(Rendered images with source text)
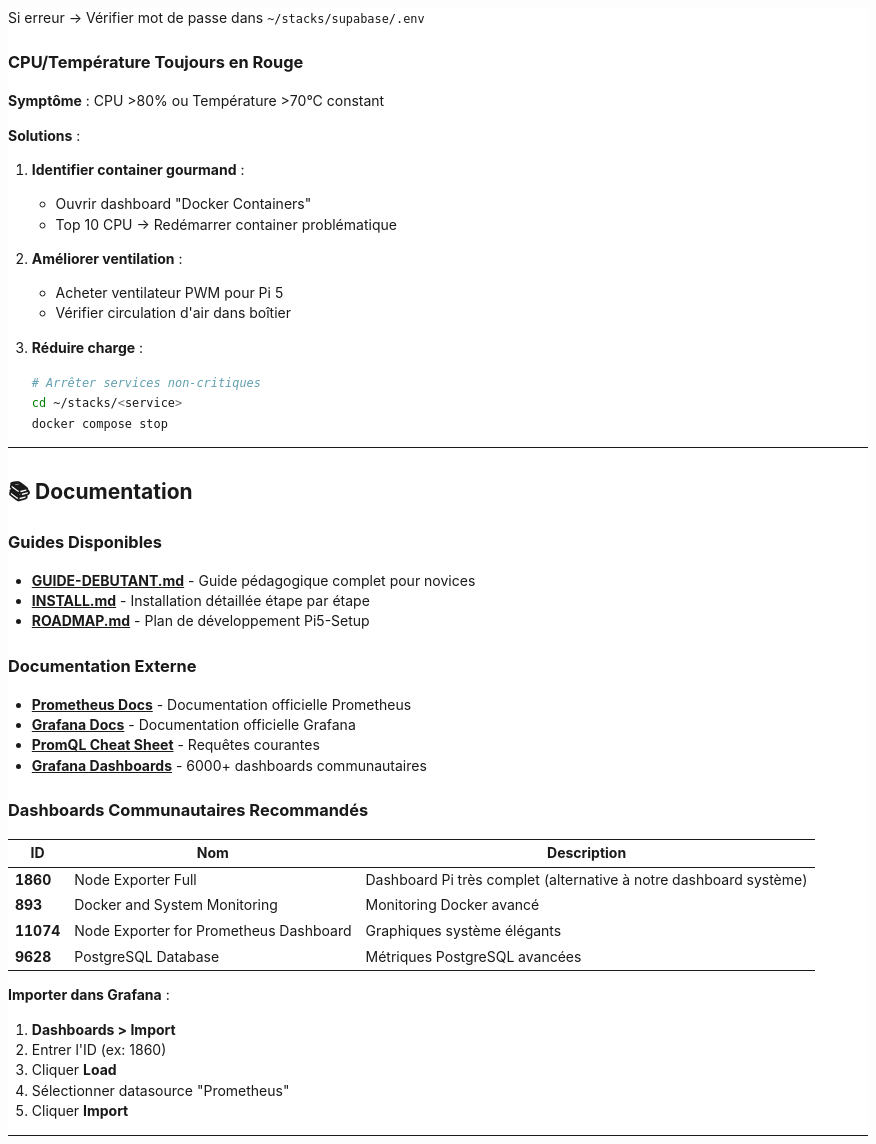    Si erreur → Vérifier mot de passe dans `~/stacks/supabase/.env`

### CPU/Température Toujours en Rouge

**Symptôme** : CPU >80% ou Température >70°C constant

**Solutions** :

1. **Identifier container gourmand** :
   - Ouvrir dashboard "Docker Containers"
   - Top 10 CPU → Redémarrer container problématique

2. **Améliorer ventilation** :
   - Acheter ventilateur PWM pour Pi 5
   - Vérifier circulation d'air dans boîtier

3. **Réduire charge** :
   ```bash
   # Arrêter services non-critiques
   cd ~/stacks/<service>
   docker compose stop
   ```

---

## 📚 Documentation

### Guides Disponibles

- **[GUIDE-DEBUTANT.md](GUIDE-DEBUTANT.md)** - Guide pédagogique complet pour novices
- **[INSTALL.md](INSTALL.md)** - Installation détaillée étape par étape
- **[ROADMAP.md](../ROADMAP.md)** - Plan de développement Pi5-Setup

### Documentation Externe

- **[Prometheus Docs](https://prometheus.io/docs/)** - Documentation officielle Prometheus
- **[Grafana Docs](https://grafana.com/docs/)** - Documentation officielle Grafana
- **[PromQL Cheat Sheet](https://promlabs.com/promql-cheat-sheet/)** - Requêtes courantes
- **[Grafana Dashboards](https://grafana.com/grafana/dashboards/)** - 6000+ dashboards communautaires

### Dashboards Communautaires Recommandés

| ID | Nom | Description |
|----|-----|-------------|
| **1860** | Node Exporter Full | Dashboard Pi très complet (alternative à notre dashboard système) |
| **893** | Docker and System Monitoring | Monitoring Docker avancé |
| **11074** | Node Exporter for Prometheus Dashboard | Graphiques système élégants |
| **9628** | PostgreSQL Database | Métriques PostgreSQL avancées |

**Importer dans Grafana** :
1. **Dashboards > Import**
2. Entrer l'ID (ex: 1860)
3. Cliquer **Load**
4. Sélectionner datasource "Prometheus"
5. Cliquer **Import**

---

Your goal: Write the records above out again exactly, but not the pictures.

Reply to the exercise:
    Si erreur → Vérifier mot de passe dans `~/stacks/supabase/.env`

### CPU/Température Toujours en Rouge

**Symptôme** : CPU >80% ou Température >70°C constant

**Solutions** :

1. **Identifier container gourmand** :
   - Ouvrir dashboard "Docker Containers"
   - Top 10 CPU → Redémarrer container problématique

2. **Améliorer ventilation** :
   - Acheter ventilateur PWM pour Pi 5
   - Vérifier circulation d'air dans boîtier

3. **Réduire charge** :
   ```bash
   # Arrêter services non-critiques
   cd ~/stacks/<service>
   docker compose stop
   ```

---

## 📚 Documentation

### Guides Disponibles

- **[GUIDE-DEBUTANT.md](GUIDE-DEBUTANT.md)** - Guide pédagogique complet pour novices
- **[INSTALL.md](INSTALL.md)** - Installation détaillée étape par étape
- **[ROADMAP.md](../ROADMAP.md)** - Plan de développement Pi5-Setup

### Documentation Externe

- **[Prometheus Docs](https://prometheus.io/docs/)** - Documentation officielle Prometheus
- **[Grafana Docs](https://grafana.com/docs/)** - Documentation officielle Grafana
- **[PromQL Cheat Sheet](https://promlabs.com/promql-cheat-sheet/)** - Requêtes courantes
- **[Grafana Dashboards](https://grafana.com/grafana/dashboards/)** - 6000+ dashboards communautaires

### Dashboards Communautaires Recommandés

| ID | Nom | Description |
|----|-----|-------------|
| **1860** | Node Exporter Full | Dashboard Pi très complet (alternative à notre dashboard système) |
| **893** | Docker and System Monitoring | Monitoring Docker avancé |
| **11074** | Node Exporter for Prometheus Dashboard | Graphiques système élégants |
| **9628** | PostgreSQL Database | Métriques PostgreSQL avancées |

**Importer dans Grafana** :
1. **Dashboards > Import**
2. Entrer l'ID (ex: 1860)
3. Cliquer **Load**
4. Sélectionner datasource "Prometheus"
5. Cliquer **Import**

---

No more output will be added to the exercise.